February 16 - Wrestling the Bear - Daily Drop #1

Image of an angry bear

Sometimes we’re confronted by an enemy so wily, so unruly, so cunning, that it plagues us. Perhaps we defeat it sometimes, but it keeps coming back. Perhaps we never manage to defeat it, and we’re always left bruised and battered. Or, perhaps this enemy is extra cunning. Perhaps we never get to fully encounter it. It eludes us. Like a ghost on the edge of our vision, whenever we turn to face it, it disappears!

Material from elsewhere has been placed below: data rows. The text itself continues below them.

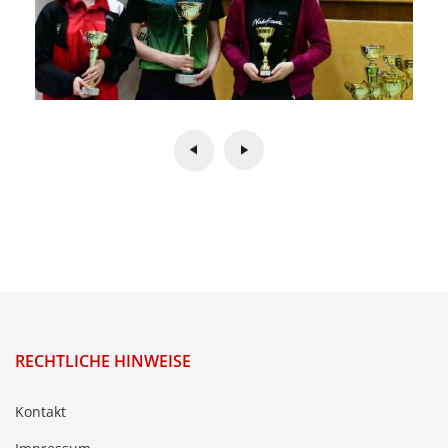
RECHTLICHE HINWEISE
Kontakt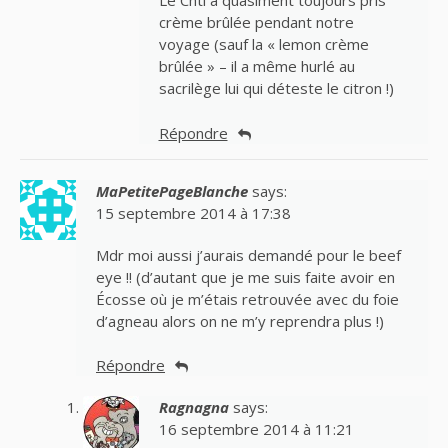
Le Chti a quasiment toujours pris
crème brûlée pendant notre
voyage (sauf la « lemon crème
brûlée » – il a même hurlé au
sacrilège lui qui déteste le citron !)
Répondre
MaPetitePageBlanche
says:
15 septembre 2014 à 17:38
Mdr moi aussi j’aurais demandé pour le beef
eye !! (d’autant que je me suis faite avoir en
Écosse où je m’étais retrouvée avec du foie
d’agneau alors on ne m’y reprendra plus !)
Répondre
Ragnagna
says:
16 septembre 2014 à 11:21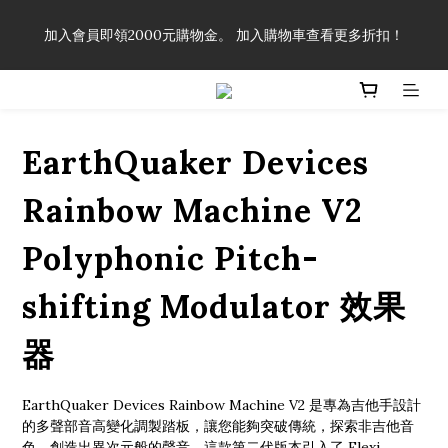
「一生弦命！」單筆購買弦線、配件滿$999（不含運費），即可
加入會員即領2000元購物金。 加入購物車查看更多折扣！
享有弦線、配件終生89折優惠！
「一生弦命！」單筆購買弦線、配件滿$999（不含運費），即可
享有弦線、配件終生89折優惠！
EarthQuaker Devices
Rainbow Machine V2
Polyphonic Pitch-
shifting Modulator 效果
器
EarthQuaker Devices Rainbow Machine V2 是專為吉他手設計
的多聲部音高變化調製踏板，讓您能夠突破傳統，探索非吉他音
色，創造出異次元般的聲音。這款第二代版本引入了 Flexi 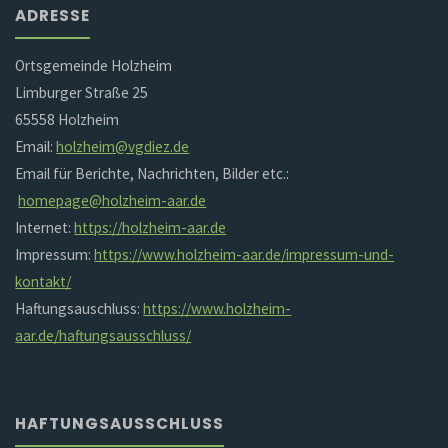
ADRESSE
Ortsgemeinde Holzheim
Limburger Straße 25
65558 Holzheim
Email:
holzheim@vgdiez.de
Email für Berichte, Nachrichten, Bilder etc.:
homepage@holzheim-aar.de
Internet:
https://holzheim-aar.de
Impressum:
https://www.holzheim-aar.de/impressum-und-
kontakt/
Haftungsauschluss:
https://www.holzheim-
aar.de/haftungsausschluss/
HAFTUNGSAUSSCHLUSS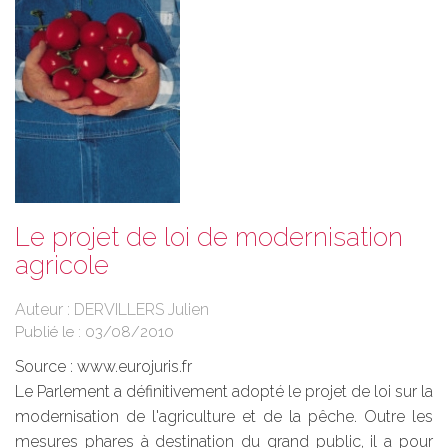
Le projet de loi de modernisation
agricole
Auteur : DERVILLERS Julien
Publié le :
03/08/2010
Source :
www.eurojuris.fr
Le Parlement a définitivement adopté le projet de loi sur la
modernisation de l'agriculture et de la pêche. Outre les
mesures phares à destination du grand public, il a pour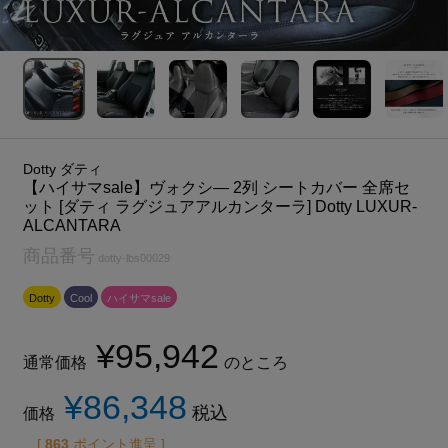
Dotty ダティ
【ハイサマsale】ヴォクシ― 2列 シートカバー 全席セ
ット [ダティ ラグジュアアルカンターラ] Dotty LUXUR-
ALCANTARA
商品番号
dotty-lbs00029
Dotty
Cool
ハイサマsale
¥
95,942
通常価格
のところ
¥
86,348
税込
価格
[
863
ポイント進呈 ]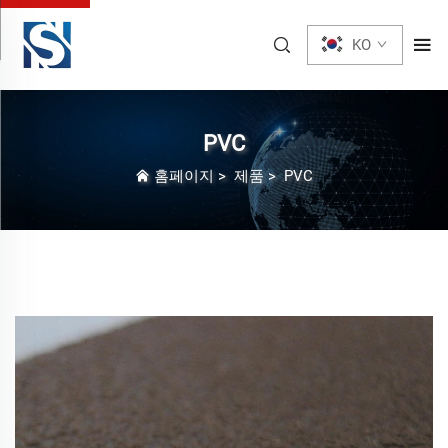
KO
PVC
홈페이지
>
제품
>
PVC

My enemy - the bear that I’m wrestling with - has a little of all of the above. Sometimes I get on top of it, managing to get it under control, only to find myself tumbling down the hillside a few weeks later, being mauled and bitten as I fall. Sometimes I can go a long time without really feeling like I’ve got it under control at all. I surrender then, and allow myself to be eaten. I mean, why bother? I’m just going to lose anyway! And sometimes I’m not even aware that I am being overpowered. Blindly, I’m in the grip of the monster. Pinned down. My lights going out. And I don’t even notice!!!

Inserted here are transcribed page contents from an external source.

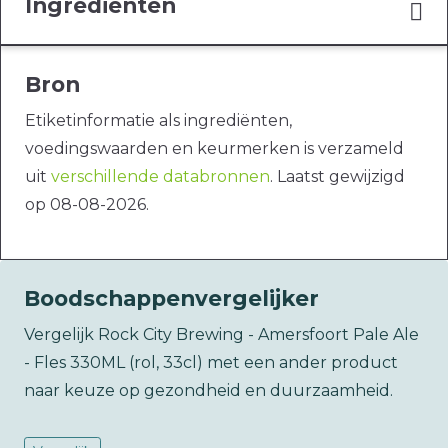
Ingrediënten
Bron
Etiketinformatie als ingrediënten,
voedingswaarden en keurmerken is verzameld
uit
verschillende databronnen
. Laatst gewijzigd
op 08-08-2026.
Boodschappenvergelijker
Vergelijk Rock City Brewing - Amersfoort Pale Ale
- Fles 330ML (rol, 33cl) met een ander product
naar keuze op gezondheid en duurzaamheid.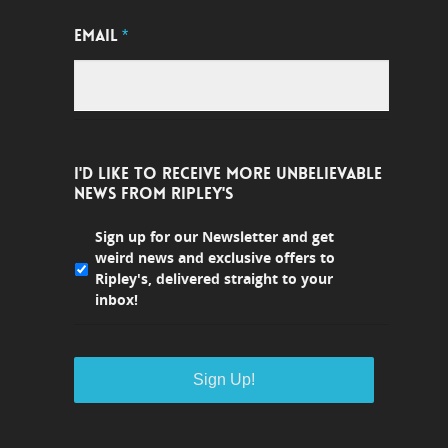
EMAIL
*
I'D LIKE TO RECEIVE MORE UNBELIEVABLE
NEWS FROM RIPLEY'S
Sign up for our Newsletter and get
weird news and exclusive offers to
Ripley's, delivered straight to your
inbox!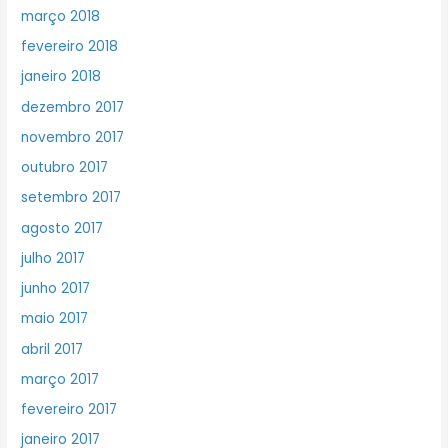
março 2018
fevereiro 2018
janeiro 2018
dezembro 2017
novembro 2017
outubro 2017
setembro 2017
agosto 2017
julho 2017
junho 2017
maio 2017
abril 2017
março 2017
fevereiro 2017
janeiro 2017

The enemy I’m talking about? The bear that mauls me?

Screens.

TV screens. Monitors. Mobile phone screens.

They all captivate my attention. They drag me down rabbit holes that devour time until there’s little else left in my day. And sometime I don’t even notice! I blink and realise “oh, I’ve been wandering around the woods of Reddit for hours!” And all this when I’d planned to clean my damn room like Jordan Peterson used to say (before he seemed to lose the plot of Twitter - which I know about because I’m on there so much recently!!!)

So, yeah, screen are the bear I wrestle with on a regular basis, and they’ll be a part of what I’ll discuss in these posts, as I continue to learn how to master the unruly beast.

And I’ll talk about other things too. Insights I pick up alone the way as I work. My thoughts on living a good life. Sometimes just my feels on that particular day.